The group made a series of progress in the mechanism of respiratory virus co-infection and broad-spectrum vaccine or drug candidates, promoted one antiviral drug into multinational clinical trials, and transformed a universal vaccine to deal with antigen drift. The above research results provide candidate strategies for epidemic prevention and control.
Dr. Frank Chia-Jung Chang obtains his Ph.D. from Life Science and Institute of Genome Science department of Taiwan Yang-Ming Medical University in 2012. He received his postdoctoral training at Molecular Biology Institute of Academia Sinica (Taiwan) and worked as visiting scholar in Frances H. Arnold’s laboratory (Nobel Prize in Chemistry winner in 2018), Chemical Engineering Department of Caltech (U.S.). He joined Reber Genetics as the supervisor of R&D Division in 2014. From 2017, Frank also works for business development and strategic layout of vaccine products (technology included).

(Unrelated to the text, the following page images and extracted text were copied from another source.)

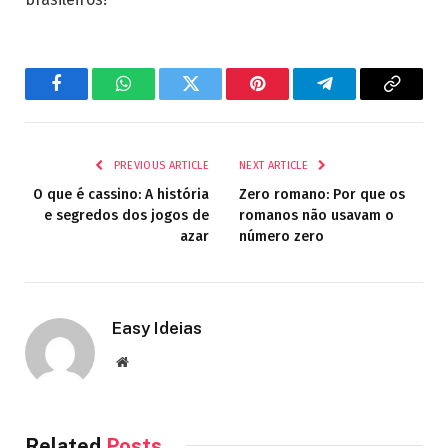
Facebook
WhatsApp
Twitter
Pinterest
Telegram
Copy
Link
PREVIOUS ARTICLE
NEXT ARTICLE
O que é cassino: A história
Zero romano: Por que os
e segredos dos jogos de
romanos não usavam o
azar
número zero
Easy Ideias
Website
Related
Posts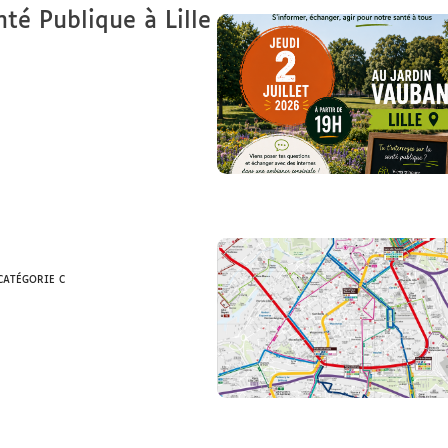
fo - Santé Publique à Lille
t 2026 à 19h
icle 3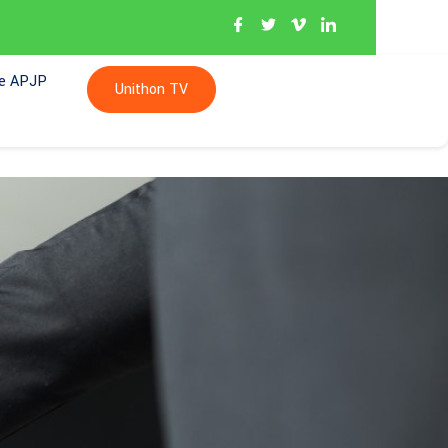
re APJP
Unithon TV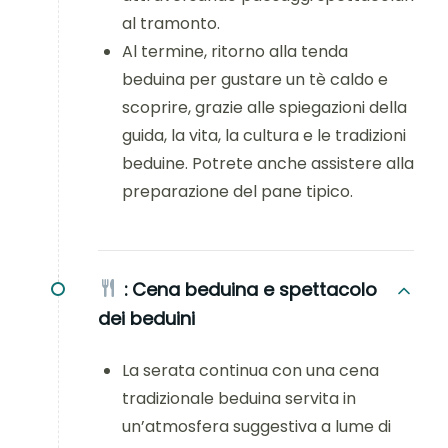
al tramonto.
Al termine, ritorno alla tenda
beduina per gustare un tè caldo e
scoprire, grazie alle spiegazioni della
guida, la vita, la cultura e le tradizioni
beduine. Potrete anche assistere alla
preparazione del pane tipico.
:
Cena beduina e spettacolo
dei beduini
La serata continua con una cena
tradizionale beduina servita in
un’atmosfera suggestiva a lume di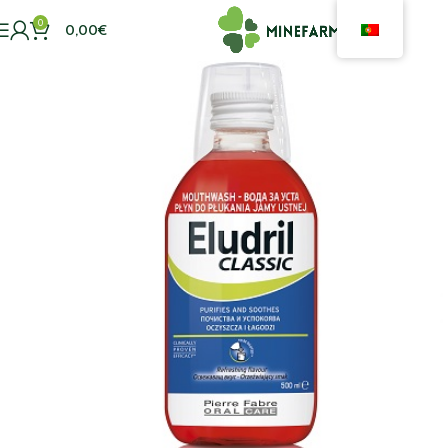
0
0,00
€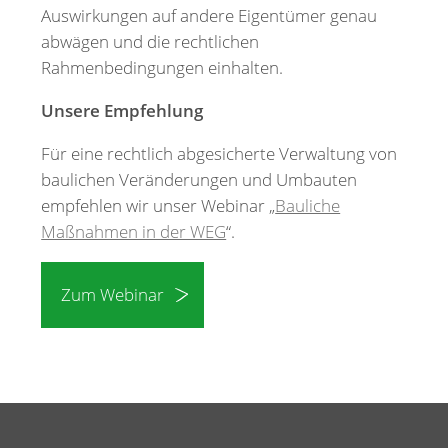
Auswirkungen auf andere Eigentümer genau
abwägen und die rechtlichen
Rahmenbedingungen einhalten.
Unsere Empfehlung
Für eine rechtlich abgesicherte Verwaltung von
baulichen Veränderungen und Umbauten
empfehlen wir unser Webinar „
Bauliche
Maßnahmen in der WEG
“.
Zum Webinar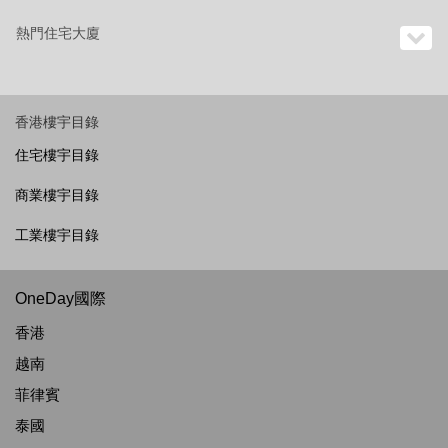
熱門住宅大廈
香港樓宇目錄
住宅樓宇目錄
商業樓宇目錄
工業樓宇目錄
OneDay國際
香港
越南
菲律賓
泰國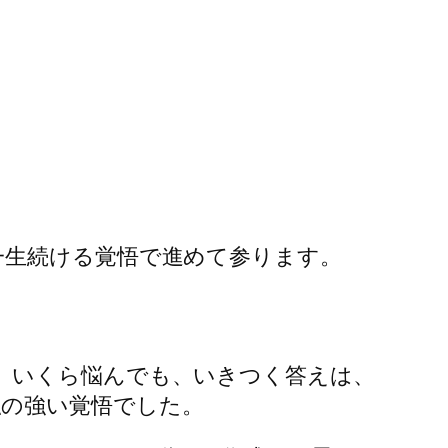
一生続ける覚悟で進めて参ります。
。いくら悩んでも、いきつく答えは、
の強い覚悟でした。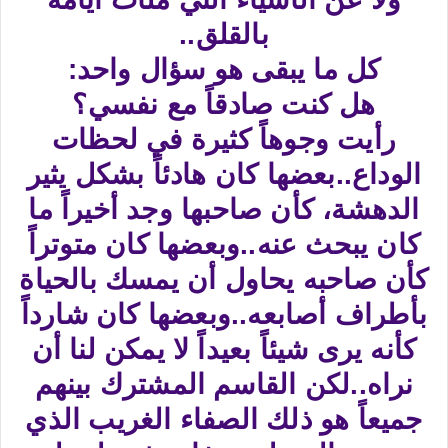
بالقلق..
كل ما يبقى هو سؤال واحد:
هل كنت صادقاً مع نفسي؟
رأيت وجوهاً كثيرة في لحظات
الوداع..بعضها كان هادئاً بشكل يثير
الدهشة، كأن صاحبها وجد أخيراً ما
كان يبحث عنه..وبعضها كان متوتراً
كأن صاحبه يحاول أن يمسك بالحياة
بأطراف أصابعه..وبعضها كان شارداً
كأنه يرى شيئاً بعيداً لا يمكن لنا أن
نراه..لكن القاسم المشترك بينهم
جميعاً هو ذلك الصفاء الغريب الذي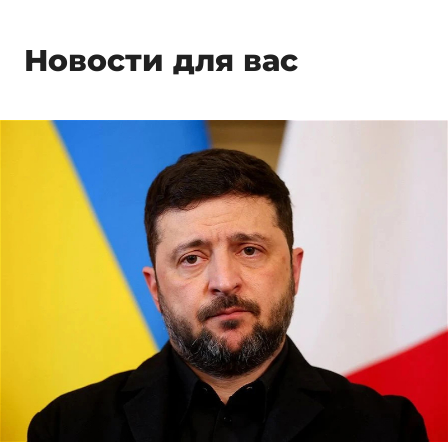
Новости для вас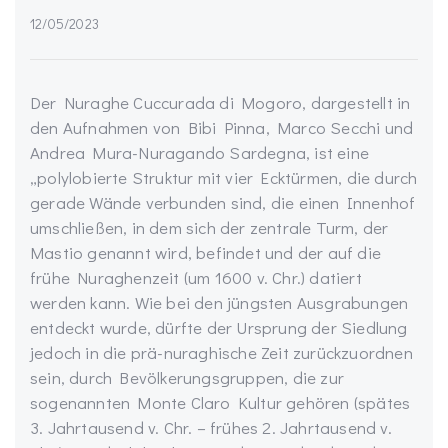
12/05/2023
Der Nuraghe Cuccurada di Mogoro, dargestellt in
den Aufnahmen von Bibi Pinna, Marco Secchi und
Andrea Mura-Nuragando Sardegna, ist eine
„polylobierte Struktur mit vier Ecktürmen, die durch
gerade Wände verbunden sind, die einen Innenhof
umschließen, in dem sich der zentrale Turm, der
Mastio genannt wird, befindet und der auf die
frühe Nuraghenzeit (um 1600 v. Chr.) datiert
werden kann. Wie bei den jüngsten Ausgrabungen
entdeckt wurde, dürfte der Ursprung der Siedlung
jedoch in die prä-nuraghische Zeit zurückzuordnen
sein, durch Bevölkerungsgruppen, die zur
sogenannten Monte Claro Kultur gehören (spätes
3. Jahrtausend v. Chr. – frühes 2. Jahrtausend v.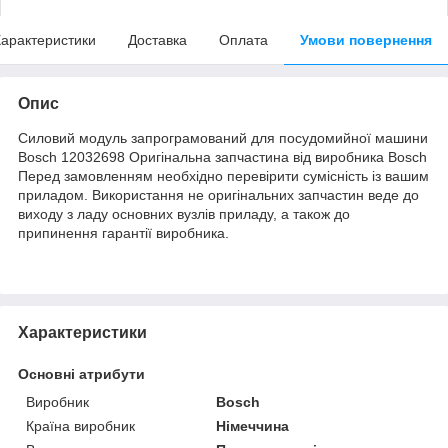
арактеристики
Доставка
Оплата
Умови повернення
Опис
Силовий модуль запрограмований для посудомийної машини
Bosch 12032698 Оригінальна запчастина від виробника Bosch
Перед замовленням необхідно перевірити сумісність із вашим
приладом. Використання не оригінальних запчастин веде до
виходу з ладу основних вузлів приладу, а також до
припинення гарантії виробника.
Характеристики
Основні атрибути
Виробник
Bosch
Країна виробник
Німеччина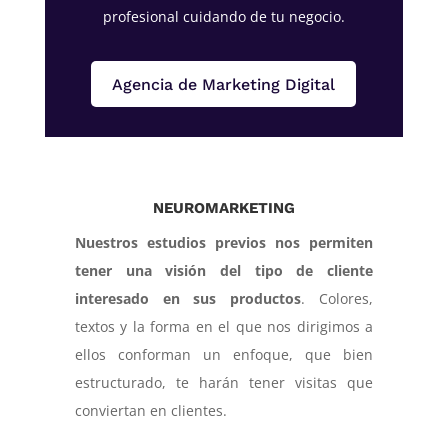
profesional cuidando de tu negocio.
Agencia de Marketing Digital
NEUROMARKETING
Nuestros estudios previos nos permiten
tener una visión del tipo de cliente
interesado en sus productos
. Colores,
textos y la forma en el que nos dirigimos a
ellos conforman un enfoque, que bien
estructurado, te harán tener visitas que
conviertan en clientes.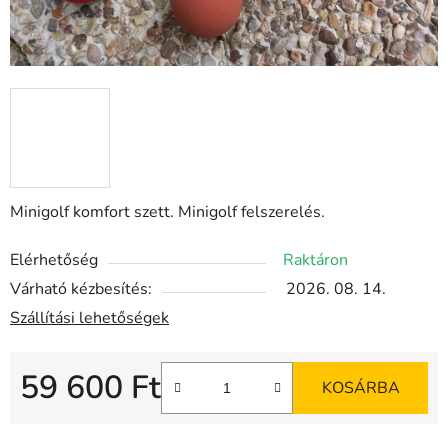
Minigolf komfort szett. Minigolf felszerelés.
Elérhetőség
Raktáron
Várható kézbesítés:
2026. 08. 14.
Szállítási lehetőségek
59 600 Ft
KOSÁRBA
Egységár: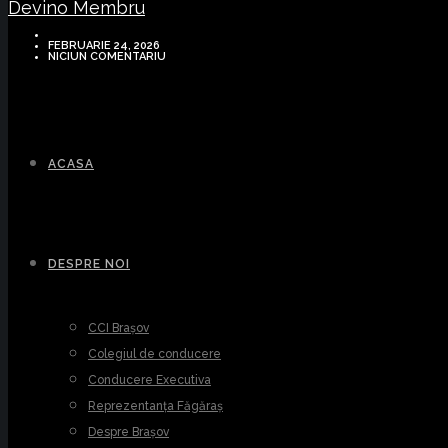
Devino Membru
FEBRUARIE 24, 2026
NICIUN COMENTARIU
ACASA
DESPRE NOI
CCI Brașov
Colegiul de conducere
Conducere Executiva
Reprezentanța Făgăraș
Despre Brașov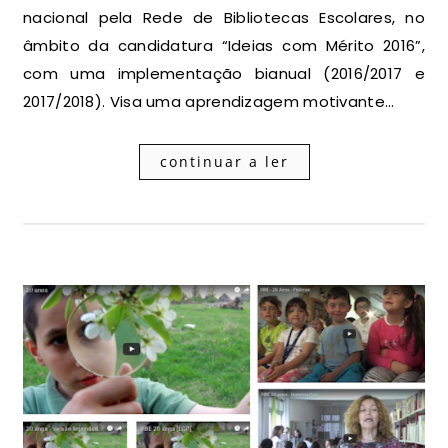
nacional pela Rede de Bibliotecas Escolares, no
âmbito da candidatura “Ideias com Mérito 2016”,
com uma implementação bianual (2016/2017 e
2017/2018). Visa uma aprendizagem motivante…
continuar a ler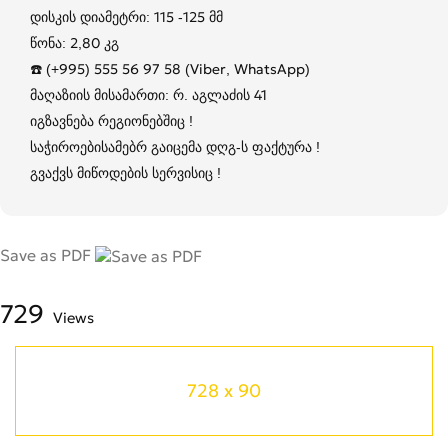
დისკის დიამეტრი: 115 -125 მმ
წონა: 2,80 კგ
☎️ (+995) 555 56 97 58 (Viber, WhatsApp)
მაღაზიის მისამართი: რ. აგლაძის 41
იგზავნება რეგიონებშიც !
საჭიროებისამებრ გაიცემა დღგ-ს ფაქტურა !
გვაქვს მიწოდების სერვისიც !
Save as PDF
729
Views
728 x 90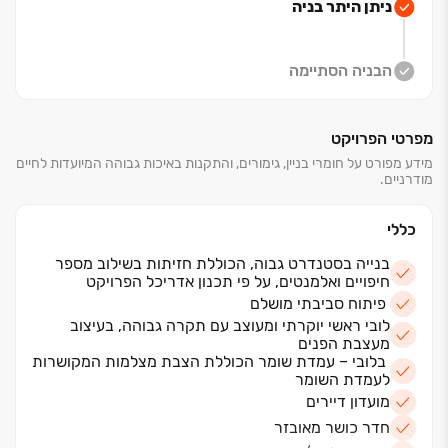
ניתן היתר בניה
הבניה הסתיימה
מפרטי הפרויקט
מידע מפורט על חומרי בניין, גימורים, והתקנות באיכות גבוהה המיועדות לחיים
מודרניים.
כללי
בנייה בסטנדרט גבוה, הכוללת חזיתות בשילוב מספר
חיפויים ואלמנטים, על פי תכנון אדריכל הפרויקט
פיתוח סביבתי מושלם
לובי ראשי יוקרתי ומעוצב עם תקרה גבוהה, בעיצוב
מעצבת הפנים
בלובי – עמדת שומר הכוללת הצבת מצלמות המקושרות
לעמדת השומר
מועדון דיירים
חדר כושר מאובזר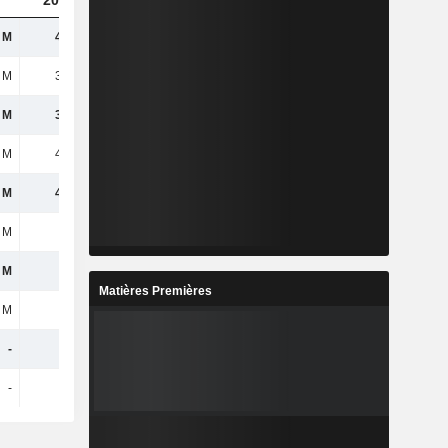
2023
2024
2025
 M
42,3 M
29,6 M
17,4 M
 M
36,8 M
21,6 M
15,9 M
 M
36,3 M
21,8 M
14,5 M
 M
45,5 M
46,9 M
42,8 M
 M
42,7 M
20,3 M
7,7 M
 M
3,9 M
3,5 M
700 k
 M
9,5 M
6,5 M
7,5 M
Matières Premières
 M
2 M
900 k
1 M
-
-
-
-
-
-
-
-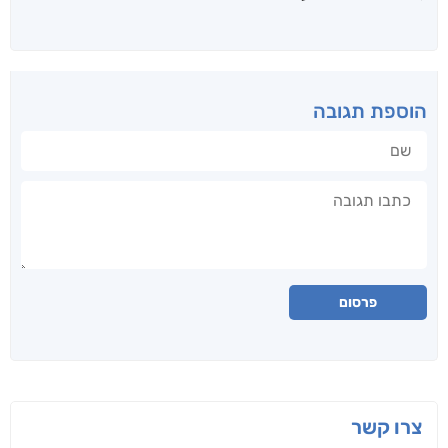
הוספת תגובה
שם
תגובה
פרסום
צרו קשר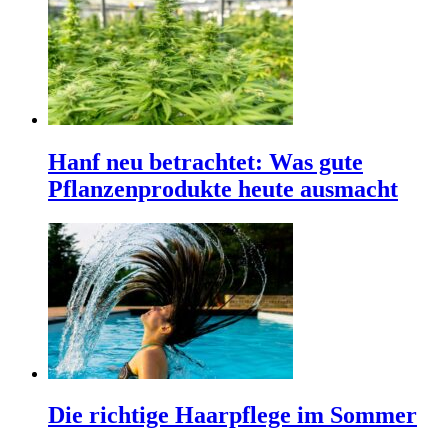
Hanf neu betrachtet: Was gute
Pflanzenprodukte heute ausmacht
Die richtige Haarpflege im Sommer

Dr. Chang has considerable expertise in virology, microbiology, reverse vaccinology and protein engineering for industrial production. His group has successfully developed novel subunit vaccines of swine PRRSV, pan-PCV, Mycoplasma, CSFV and PEDV in Reber Genetics, furthermore, also support the study of safe vector vaccine against ASF with external partners.